With pictures removed, the data below should be returned exactly.

__Records from a dataset__:
------------------------------------------------------------------------

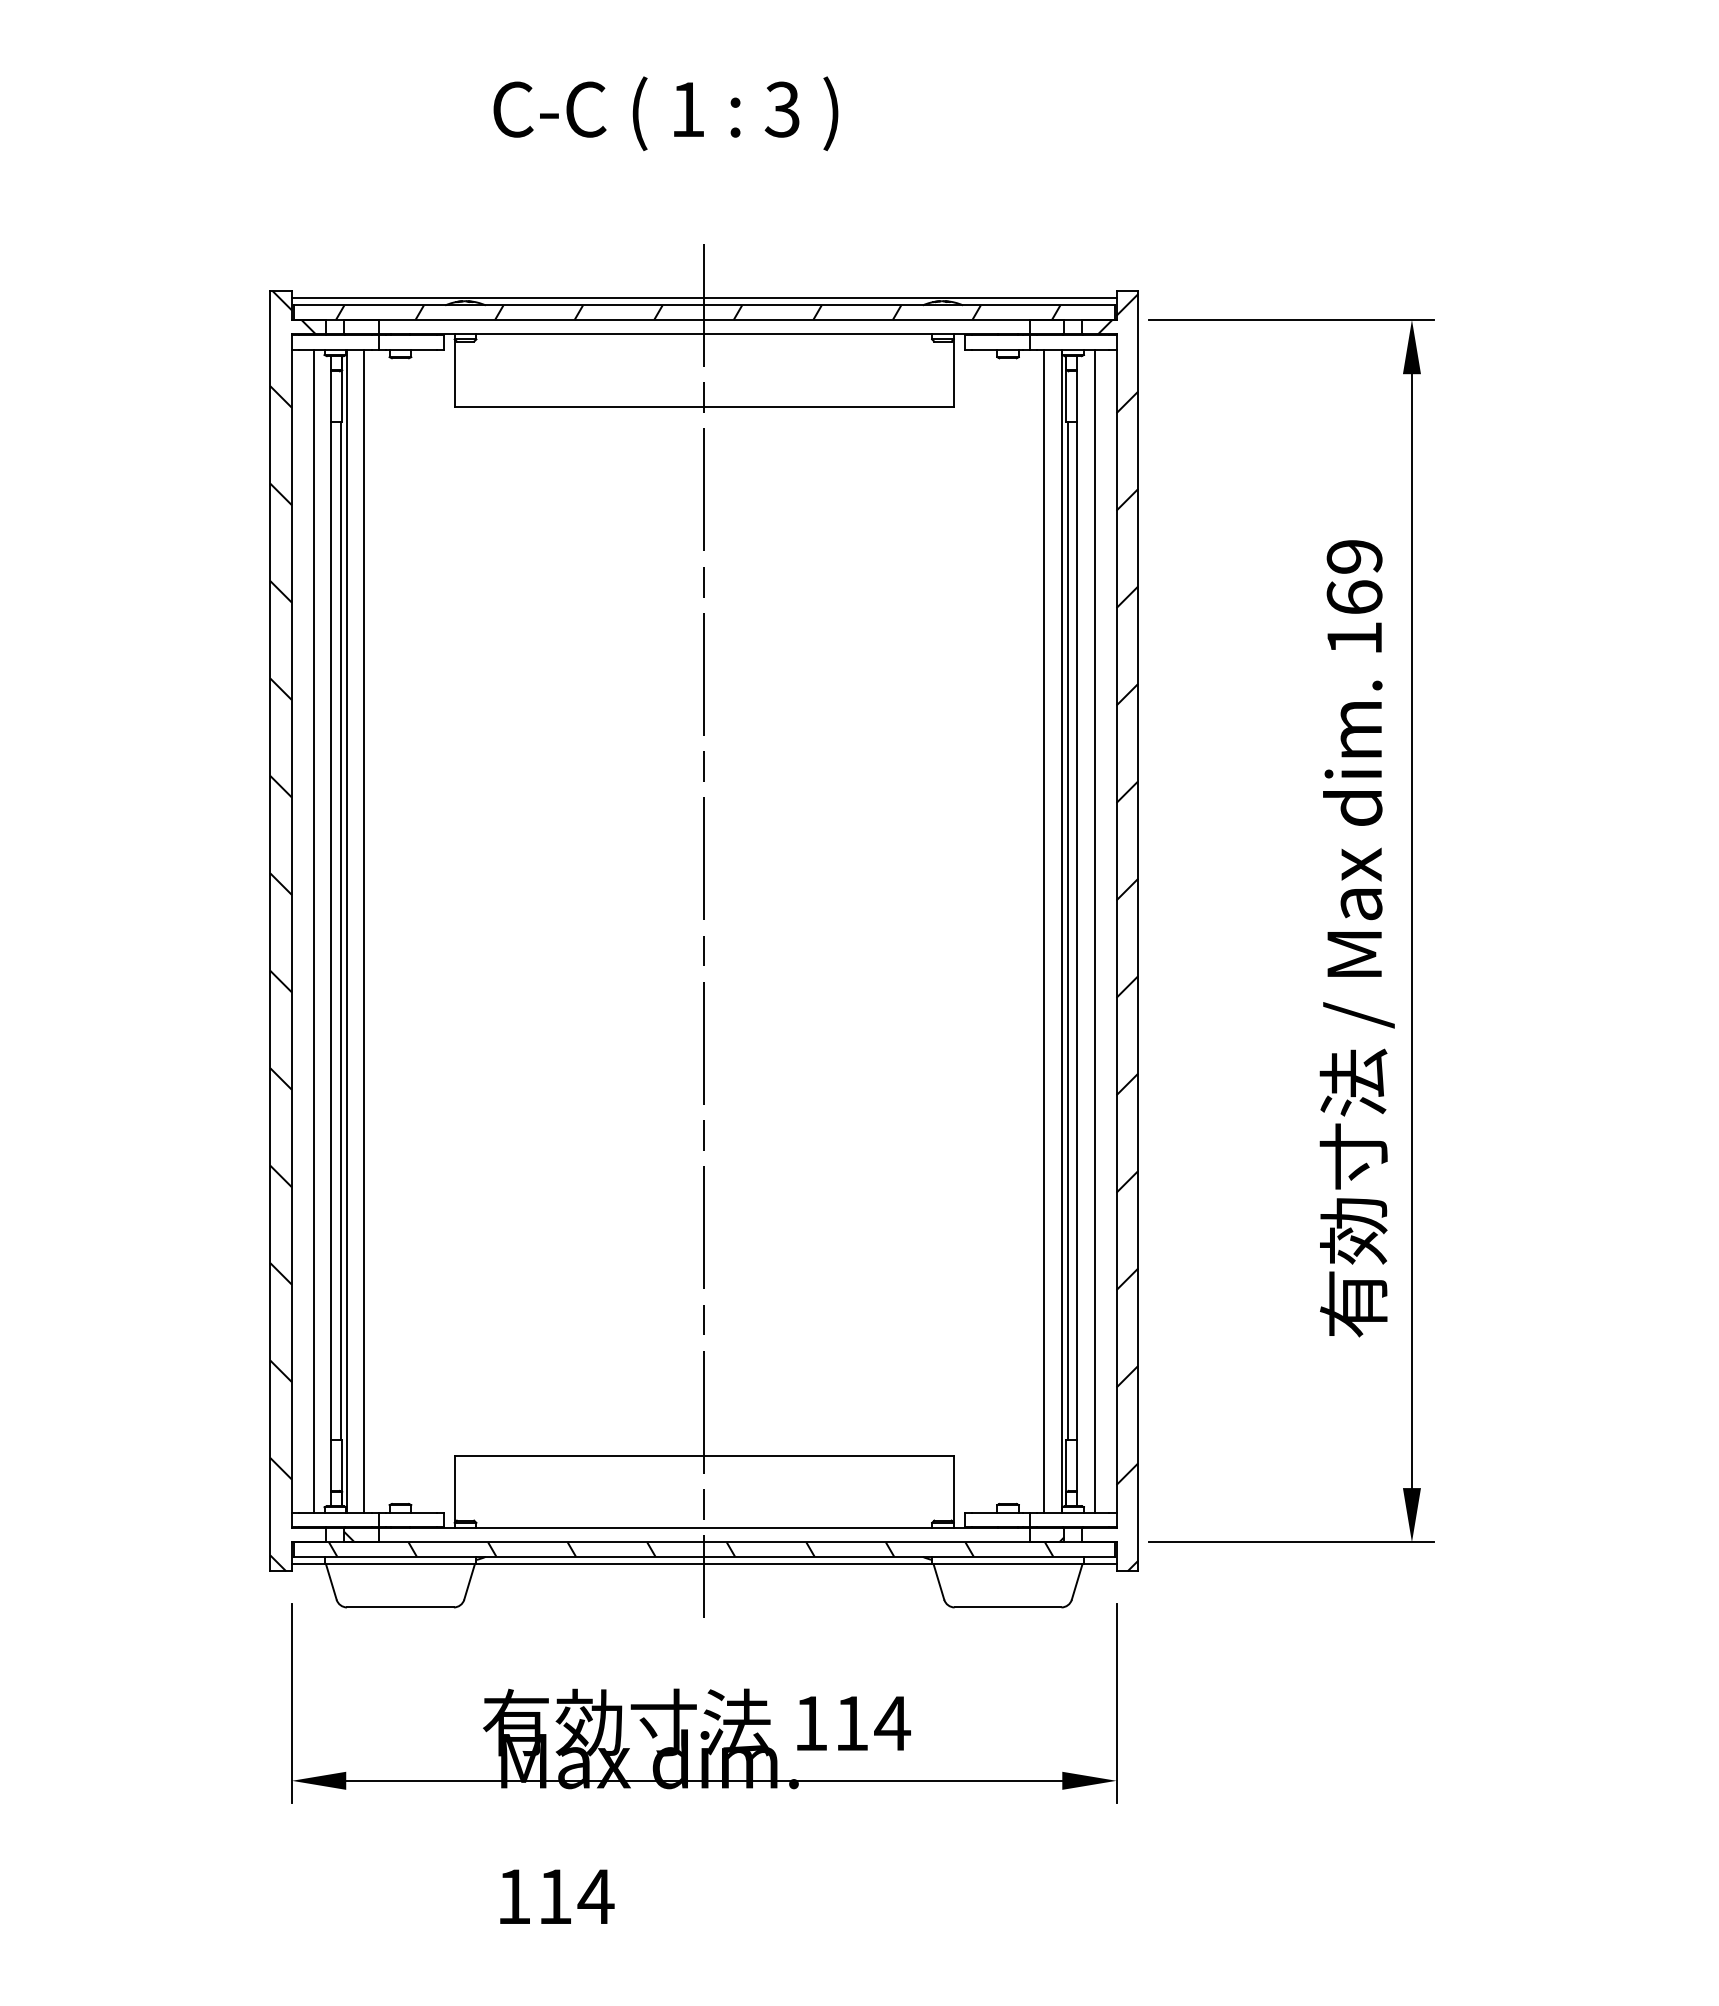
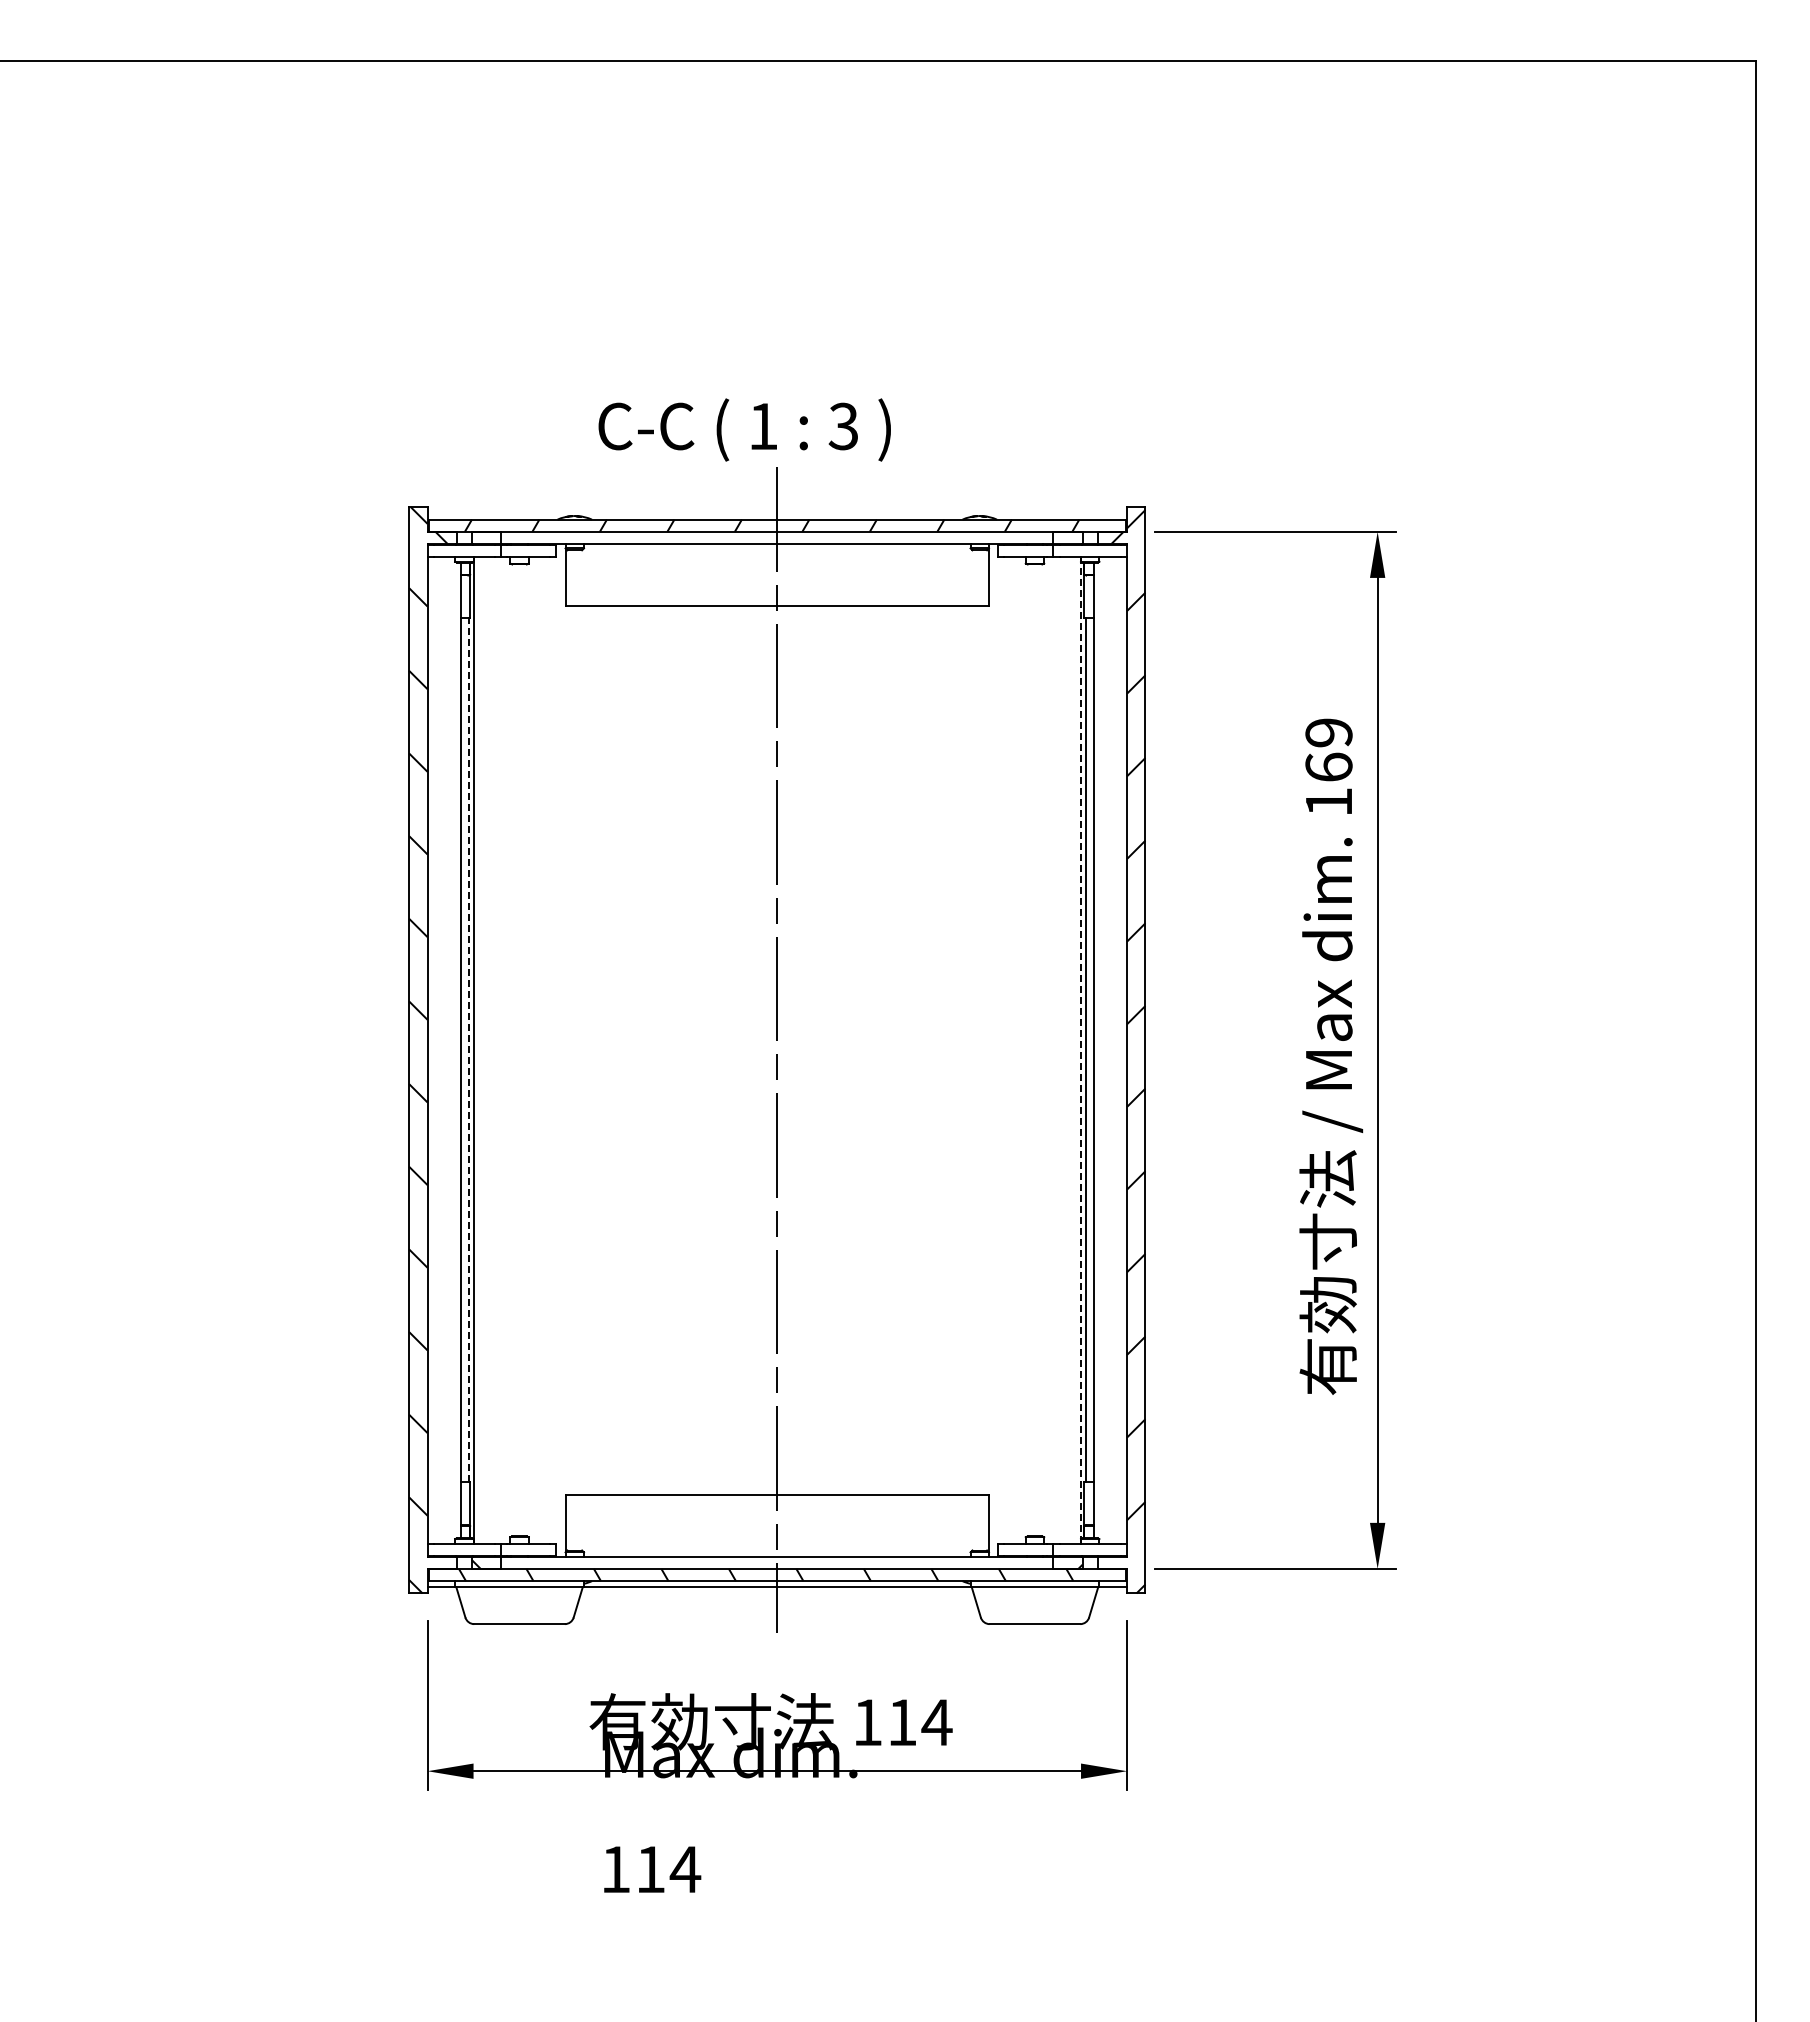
text: (665, 113) -> (744, 429), moved
line: (704, 298) -> (777, 513), removed
line: (313, 931) -> (445, 1050), removed
line: (340, 931) -> (468, 1050), solid -> dashed
line: (363, 931) -> (488, 1050), removed
line: (1044, 931) -> (1065, 1050), removed
line: (1061, 931) -> (1080, 1050), solid -> dashed
line: (1094, 931) -> (1108, 1050), removed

------------------------------------------------------------------------

__YOUR RESPONSE__:
text: (665, 113) -> (744, 429), moved
line: (704, 298) -> (777, 513), removed
line: (313, 931) -> (445, 1050), removed
line: (340, 931) -> (468, 1050), solid -> dashed
line: (363, 931) -> (488, 1050), removed
line: (1044, 931) -> (1065, 1050), removed
line: (1061, 931) -> (1080, 1050), solid -> dashed
line: (1094, 931) -> (1108, 1050), removed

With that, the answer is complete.